The 51-year-old Jackson was a debate champion in high school, which might explain why so much of her acceptance speech sounded like an affirmative rebuttal. She went through the confirmation process just last year for the U.S. Court of Appeals for the District of Columbia, the second most important court in the land, so she has a good sense of how Republicans will come after her in the weeks ahead. Jackson seemed determined to preemptively get out front of those lines of attack with a directness that felt unusual for the setting but appropriate given the public mood.

With rising public fear about crime — from murders to carjackings and shoplifting — and growing frustration with far-left district attorneys who aren’t prosecuting criminals aggressively enough, Jackson did not mention her efforts on the U.S. Sentencing Commission to rewrite guidelines to reduce recommended penalties for drug-related offenses or her representation of some very odious clients as a federal public defender. Instead, the judge emphasized that her brother and two uncles were police officers. One even became Miami’s police chief.

“You may have read that I have one uncle who got caught up in the drug trade and received a life sentence,” said Jackson. “That is true. But law enforcement also runs in my family.”

The uncle in question was Thomas Brown Jr., who was sentenced to life for a nonviolent drug offense under a “three strikes” law. A law firm took his case pro bono after a referral from Jackson, and President Barack Obama years later commuted his sentence.

Brown didn’t dwell on that story. Instead, she noted that her brother Ketajh was “a detective on some of the toughest streets in the inner city of Baltimore” before enlisting in the Army and “serving two tours of duty in the Middle East.”

Jackson also invoked her brother’s Army service last year in response to questions from Senate Republicans about her representation of inmates at Guantánamo Bay as an assistant federal public defender. She noted that she didn’t get to choose her clients in that job.
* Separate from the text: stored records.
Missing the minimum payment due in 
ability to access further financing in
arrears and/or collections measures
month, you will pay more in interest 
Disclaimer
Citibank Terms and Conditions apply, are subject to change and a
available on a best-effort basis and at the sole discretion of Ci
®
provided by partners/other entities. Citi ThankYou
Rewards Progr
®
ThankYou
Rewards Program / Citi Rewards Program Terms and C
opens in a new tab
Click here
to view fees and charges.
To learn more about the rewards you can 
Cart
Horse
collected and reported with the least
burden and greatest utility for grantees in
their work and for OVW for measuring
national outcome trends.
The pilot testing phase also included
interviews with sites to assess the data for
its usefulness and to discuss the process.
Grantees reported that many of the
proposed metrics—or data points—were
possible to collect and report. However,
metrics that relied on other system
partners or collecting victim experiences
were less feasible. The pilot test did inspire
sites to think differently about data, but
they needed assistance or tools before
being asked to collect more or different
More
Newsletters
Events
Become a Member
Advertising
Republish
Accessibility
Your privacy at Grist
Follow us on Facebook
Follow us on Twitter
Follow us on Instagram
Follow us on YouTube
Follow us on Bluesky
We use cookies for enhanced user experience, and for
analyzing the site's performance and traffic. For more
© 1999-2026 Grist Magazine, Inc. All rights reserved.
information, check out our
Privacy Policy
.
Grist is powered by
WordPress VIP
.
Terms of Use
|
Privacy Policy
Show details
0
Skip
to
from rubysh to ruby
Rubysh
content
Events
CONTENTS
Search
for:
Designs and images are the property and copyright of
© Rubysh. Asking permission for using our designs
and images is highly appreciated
Two years ago, Biden promised to pick a Black woman for the Supreme Court to secure what became a game-changing endorsement from Rep. James E. Clyburn (D-S.C.). After finishing fourth in Iowa, fifth in New Hampshire and a distant second in Nevada, the former vice president relied on African American voters in the South to save his campaign. To do so, he did everything he could to signal that he wouldn’t govern the way he had in the early 1990s — when he championed long mandatory minimum sentences, which disproportionately harmed Black defendants.
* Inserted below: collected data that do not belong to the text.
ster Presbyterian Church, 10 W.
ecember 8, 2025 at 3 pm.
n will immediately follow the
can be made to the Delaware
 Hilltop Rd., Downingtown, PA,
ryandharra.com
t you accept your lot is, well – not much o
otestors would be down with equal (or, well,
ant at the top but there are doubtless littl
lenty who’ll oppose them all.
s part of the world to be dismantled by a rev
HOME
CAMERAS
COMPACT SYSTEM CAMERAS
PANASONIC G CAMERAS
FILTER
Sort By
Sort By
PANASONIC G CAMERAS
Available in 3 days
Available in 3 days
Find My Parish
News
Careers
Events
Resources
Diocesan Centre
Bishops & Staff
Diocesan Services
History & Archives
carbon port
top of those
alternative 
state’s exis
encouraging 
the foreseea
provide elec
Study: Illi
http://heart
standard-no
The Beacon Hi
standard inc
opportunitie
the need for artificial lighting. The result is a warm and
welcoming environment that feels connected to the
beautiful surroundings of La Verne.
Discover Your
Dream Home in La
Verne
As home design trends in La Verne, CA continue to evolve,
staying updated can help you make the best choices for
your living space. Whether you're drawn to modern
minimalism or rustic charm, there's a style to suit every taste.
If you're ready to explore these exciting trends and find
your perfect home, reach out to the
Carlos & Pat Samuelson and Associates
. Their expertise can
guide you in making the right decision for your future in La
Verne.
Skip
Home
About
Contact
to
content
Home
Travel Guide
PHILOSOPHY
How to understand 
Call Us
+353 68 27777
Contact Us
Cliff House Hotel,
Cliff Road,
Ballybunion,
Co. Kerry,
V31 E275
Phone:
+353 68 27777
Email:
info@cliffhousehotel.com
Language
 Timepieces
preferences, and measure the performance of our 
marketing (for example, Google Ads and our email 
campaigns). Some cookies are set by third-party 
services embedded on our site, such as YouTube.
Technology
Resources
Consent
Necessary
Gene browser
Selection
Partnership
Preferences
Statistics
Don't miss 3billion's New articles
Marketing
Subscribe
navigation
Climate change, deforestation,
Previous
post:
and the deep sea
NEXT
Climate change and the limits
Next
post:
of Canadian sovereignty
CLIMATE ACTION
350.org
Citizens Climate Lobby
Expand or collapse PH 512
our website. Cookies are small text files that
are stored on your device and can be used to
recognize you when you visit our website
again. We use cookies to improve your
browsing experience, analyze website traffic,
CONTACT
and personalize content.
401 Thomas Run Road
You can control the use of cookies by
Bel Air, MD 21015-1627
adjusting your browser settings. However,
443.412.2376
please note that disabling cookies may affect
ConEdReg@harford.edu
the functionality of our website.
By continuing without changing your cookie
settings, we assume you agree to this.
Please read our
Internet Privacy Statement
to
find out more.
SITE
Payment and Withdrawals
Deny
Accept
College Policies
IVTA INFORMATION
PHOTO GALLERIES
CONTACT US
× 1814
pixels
Around the same time, then-President Donald Trump ran a Super Bowl commercial to highlight his support for criminal justice reform and touted the bipartisan First Step Act that he had signed. The Trump campaign hoped to make inroads with Black men.

Vice President Harris, who appeared Friday with Biden and Jackson, was not on the debate stage in South Carolina. She dropped out of the race for the Democratic nomination before any votes were cast. One of the many reasons her campaign failed was that she struggled to respond to criticisms from the left over her record as San Francisco’s district attorney and California’s attorney general.

The left’s widespread hostility toward law enforcement only grew in the months that followed. George Floyd’s murder on Memorial Day 2020 led to mass protests and prompted some Democrats to call for “defunding the police.” Biden rejected that mantra and never used it, but the narrative that Democrats didn’t support police probably cost the party a few House seats that November.

Over the past year, Democrats who staked out soft-on-crime positions have faced intense backlash, even in blue big cities. Jackson’s emphasis on her family’s experience in law enforcement is part of the necessary and overdue corrective.

Biden even read aloud from a statement issued by the Fraternal Order of Police during his speech introducing Jackson. He said the national organization expressed confidence that she’d “treat issues related to law enforcement fairly and justly.” It’s hard to imagine Biden proudly reading a statement from that group two years ago.

For her part, Jackson opened her remarks by “thanking God for delivering me to this point in my professional journey” and embracing American exceptionalism. “Among my many blessings, and indeed the very first, is the fact that I was born in this great country,” she said. “The United States of America is the greatest beacon of hope and democracy the world has ever known.”

Her nomination is a refreshingly feel-good reminder, despite the many dark chapters in American history, of our country’s capacity for self-improvement.